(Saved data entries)
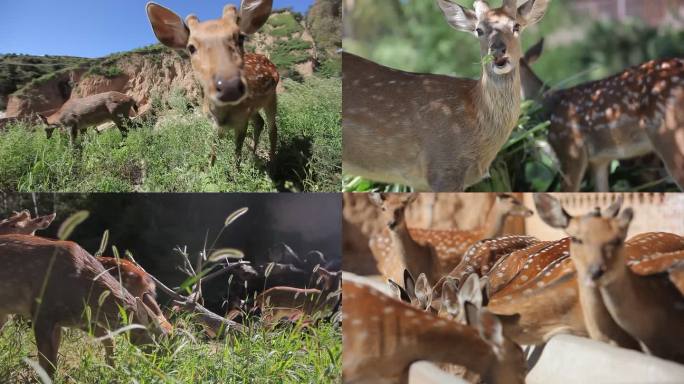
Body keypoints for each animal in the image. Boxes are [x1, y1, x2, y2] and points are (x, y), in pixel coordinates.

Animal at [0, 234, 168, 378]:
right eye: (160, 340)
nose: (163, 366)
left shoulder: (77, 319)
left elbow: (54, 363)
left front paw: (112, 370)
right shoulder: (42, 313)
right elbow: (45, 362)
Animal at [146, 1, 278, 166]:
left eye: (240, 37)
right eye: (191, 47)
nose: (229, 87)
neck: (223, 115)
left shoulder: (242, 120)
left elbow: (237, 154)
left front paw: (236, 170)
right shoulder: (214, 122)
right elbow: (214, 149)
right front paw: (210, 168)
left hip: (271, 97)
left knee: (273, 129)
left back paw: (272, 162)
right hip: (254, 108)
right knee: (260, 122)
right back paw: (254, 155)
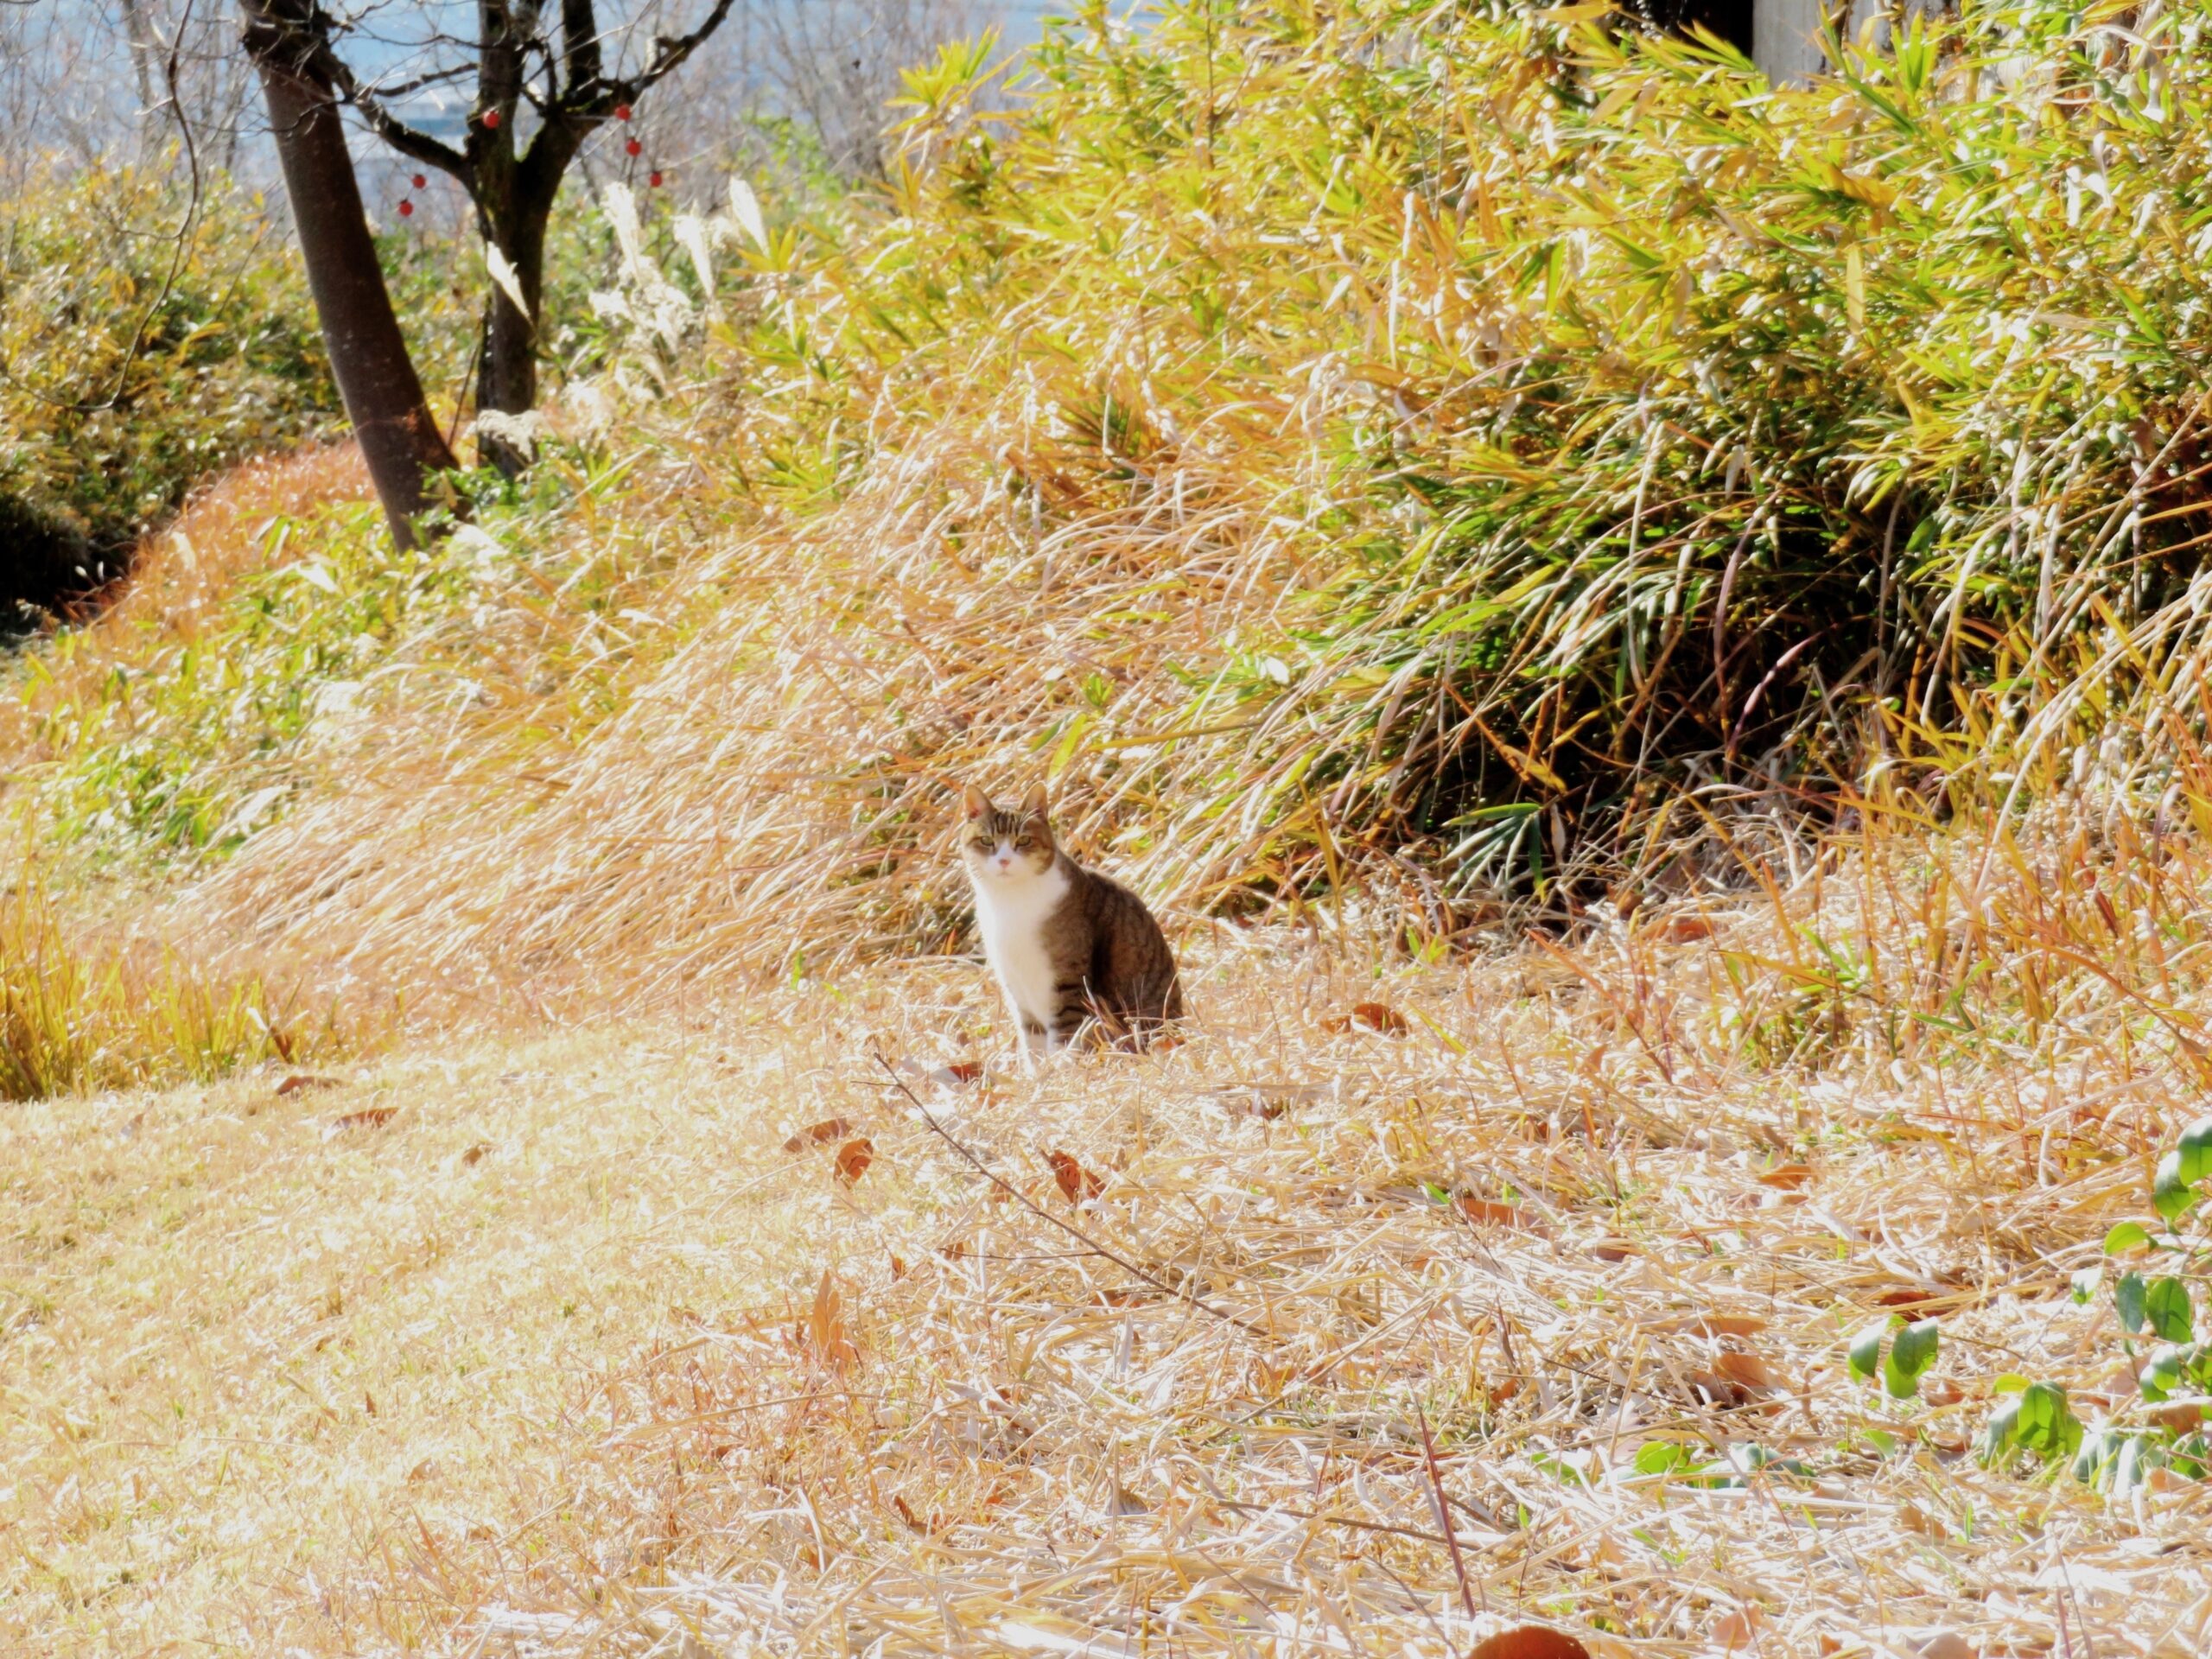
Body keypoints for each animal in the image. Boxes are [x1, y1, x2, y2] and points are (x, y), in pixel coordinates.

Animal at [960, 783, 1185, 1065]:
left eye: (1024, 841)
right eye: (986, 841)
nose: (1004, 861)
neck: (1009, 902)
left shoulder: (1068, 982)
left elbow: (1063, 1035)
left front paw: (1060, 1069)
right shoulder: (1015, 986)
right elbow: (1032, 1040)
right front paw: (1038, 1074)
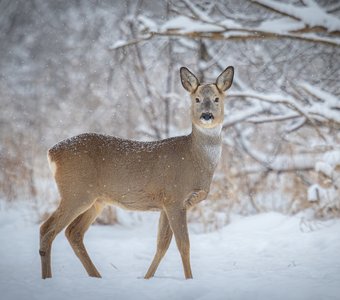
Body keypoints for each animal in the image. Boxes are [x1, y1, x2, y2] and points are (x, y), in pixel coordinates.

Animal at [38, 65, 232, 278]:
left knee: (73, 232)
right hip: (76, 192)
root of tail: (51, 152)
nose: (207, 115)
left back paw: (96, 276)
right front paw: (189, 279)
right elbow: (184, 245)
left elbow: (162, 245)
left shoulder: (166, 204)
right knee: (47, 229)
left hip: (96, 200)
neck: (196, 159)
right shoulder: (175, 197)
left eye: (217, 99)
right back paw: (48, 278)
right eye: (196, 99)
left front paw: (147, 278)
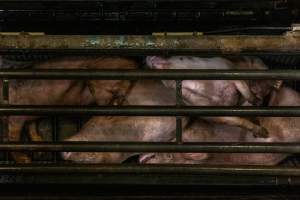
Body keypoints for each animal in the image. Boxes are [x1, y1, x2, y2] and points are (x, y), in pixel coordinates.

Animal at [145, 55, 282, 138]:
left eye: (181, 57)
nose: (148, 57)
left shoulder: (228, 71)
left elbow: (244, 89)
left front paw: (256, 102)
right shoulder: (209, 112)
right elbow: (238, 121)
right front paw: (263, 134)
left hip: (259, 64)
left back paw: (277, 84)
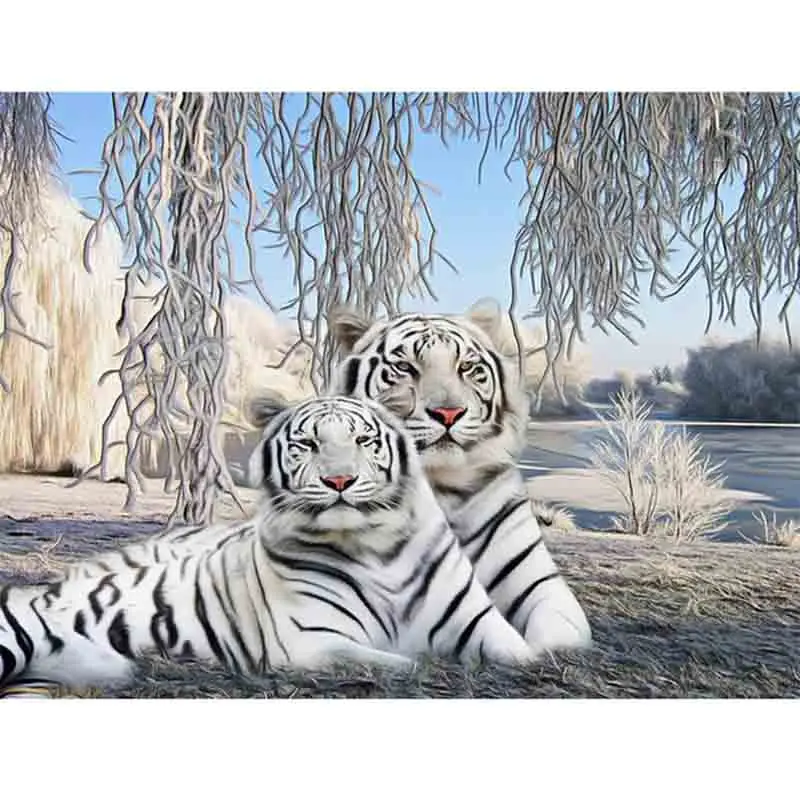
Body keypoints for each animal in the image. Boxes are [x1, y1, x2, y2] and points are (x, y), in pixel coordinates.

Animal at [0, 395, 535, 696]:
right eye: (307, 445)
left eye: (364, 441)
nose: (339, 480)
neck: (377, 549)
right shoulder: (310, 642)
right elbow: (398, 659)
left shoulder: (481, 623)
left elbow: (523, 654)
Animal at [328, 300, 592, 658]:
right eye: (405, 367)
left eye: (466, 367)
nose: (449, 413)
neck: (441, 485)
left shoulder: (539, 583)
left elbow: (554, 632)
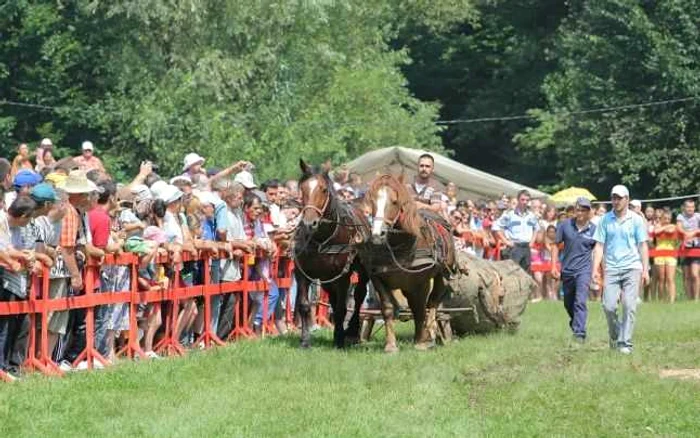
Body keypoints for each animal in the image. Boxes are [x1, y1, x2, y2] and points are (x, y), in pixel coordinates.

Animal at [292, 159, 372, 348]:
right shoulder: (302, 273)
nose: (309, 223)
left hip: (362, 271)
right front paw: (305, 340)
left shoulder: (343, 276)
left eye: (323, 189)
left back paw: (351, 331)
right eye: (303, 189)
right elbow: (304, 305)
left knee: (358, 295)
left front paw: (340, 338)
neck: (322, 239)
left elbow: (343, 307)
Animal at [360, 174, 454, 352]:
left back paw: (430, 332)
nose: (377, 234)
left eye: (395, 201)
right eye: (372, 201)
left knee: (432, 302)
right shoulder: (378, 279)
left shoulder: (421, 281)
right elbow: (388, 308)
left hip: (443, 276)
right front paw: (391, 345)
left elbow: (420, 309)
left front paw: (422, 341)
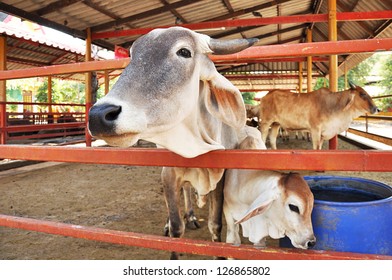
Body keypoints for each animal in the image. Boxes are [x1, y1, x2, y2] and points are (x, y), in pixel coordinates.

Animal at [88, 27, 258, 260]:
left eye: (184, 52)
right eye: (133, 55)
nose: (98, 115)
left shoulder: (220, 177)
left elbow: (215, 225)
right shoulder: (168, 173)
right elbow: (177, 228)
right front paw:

◆ What the task asks
Copy the data word for word and omit every picture.

◆ Result of this exercise
Body keypoints for each animal in the image. Boxes are [x1, y1, x2, y2] and points are (x, y), in pixel coordinates.

Animal at [0, 234, 168, 378]:
right eye: (160, 340)
nose: (163, 366)
left shoulder: (77, 319)
left elbow: (54, 363)
left front paw: (112, 370)
right shoulder: (42, 313)
right elbow: (45, 362)
Animal at [146, 1, 278, 166]:
left eye: (240, 37)
right eye: (191, 47)
nose: (229, 87)
neck: (223, 115)
left shoulder: (242, 120)
left elbow: (237, 154)
left front paw: (236, 170)
right shoulder: (214, 122)
right elbow: (214, 149)
right front paw: (210, 168)
left hip: (271, 97)
left knee: (273, 129)
left back paw: (272, 162)
right hip: (254, 108)
right knee: (260, 122)
right back paw: (254, 155)
Body keypoints for each animal in the image. Boxes are [x1, y1, x2, y2] and points are (x, y), in pixel coordinates.

Animal at [960, 783, 1185, 1065]:
left eye: (1024, 841)
right eye: (986, 841)
nose: (1004, 861)
neck: (1009, 902)
left shoulder: (1068, 982)
left elbow: (1063, 1035)
left front paw: (1060, 1069)
right shoulder: (1015, 986)
right elbow: (1032, 1040)
right front paw: (1038, 1074)
Body keypoints for each animal in the image. Boxes are [x1, y1, x2, y2] and points are (x, y), in pixel coordinates.

Animal at [38, 65, 232, 278]:
left knee: (73, 232)
right hip: (76, 192)
root of tail: (51, 152)
nose: (207, 115)
left back paw: (96, 276)
right front paw: (189, 279)
right elbow: (184, 245)
left elbow: (162, 245)
left shoulder: (166, 204)
right knee: (47, 229)
left hip: (96, 200)
neck: (196, 159)
right shoulder: (175, 197)
left eye: (217, 99)
right back paw: (48, 278)
right eye: (196, 99)
left front paw: (147, 278)
Body keypoints for each animal in the image. Boxes are [x1, y1, x2, y2] and points are (x, y), in pixel coordinates.

Animal at [145, 55, 282, 138]:
left eye: (181, 57)
nose: (148, 57)
left shoulder: (228, 71)
left elbow: (244, 89)
left front paw: (256, 102)
right shoulder: (209, 112)
right elbow: (238, 121)
right front paw: (263, 134)
left hip: (259, 64)
left back paw: (277, 84)
Body keypoints for each animal in the image. Boxes are [x1, y1, x2, y2] and points are (x, y), in pixel coordinates.

Animal at [0, 395, 535, 696]:
right eye: (307, 445)
left eye: (364, 441)
nose: (339, 480)
neck: (377, 549)
right shoulder: (310, 642)
right elbow: (398, 659)
left shoulder: (481, 623)
left elbow: (523, 654)
Animal at [328, 300, 592, 658]:
right eye: (405, 367)
left eye: (466, 367)
nose: (449, 413)
neck: (441, 485)
left shoulder: (539, 583)
left elbow: (554, 632)
Body keypoints for each animal in the image. Boxes are [x1, y1, x2, y2] and points are (x, y), in pixel coordinates.

Animal at [292, 159, 372, 348]:
right shoulder: (302, 273)
nose: (309, 223)
left hip: (362, 271)
right front paw: (305, 340)
left shoulder: (343, 276)
left eye: (323, 189)
left back paw: (351, 331)
right eye: (303, 189)
right elbow: (304, 305)
left knee: (358, 295)
left front paw: (340, 338)
neck: (322, 239)
left elbow: (343, 307)
Animal at [360, 174, 454, 352]:
left back paw: (430, 332)
nose: (377, 234)
left eye: (395, 201)
right eye: (372, 201)
left knee: (432, 302)
right shoulder: (378, 279)
left shoulder: (421, 281)
right elbow: (388, 308)
left hip: (443, 276)
right front paw: (391, 345)
left elbow: (420, 309)
left front paw: (422, 341)
Body keypoints for each animal in the image. Boxes are [x1, y1, x2, y2] and points are (x, y), in pixel coordinates.

Animal at [88, 27, 258, 260]:
left eye: (184, 52)
right eye: (133, 55)
nose: (98, 115)
left shoulder: (220, 177)
left elbow: (215, 225)
right shoulder: (168, 173)
right elbow: (177, 228)
right front paw:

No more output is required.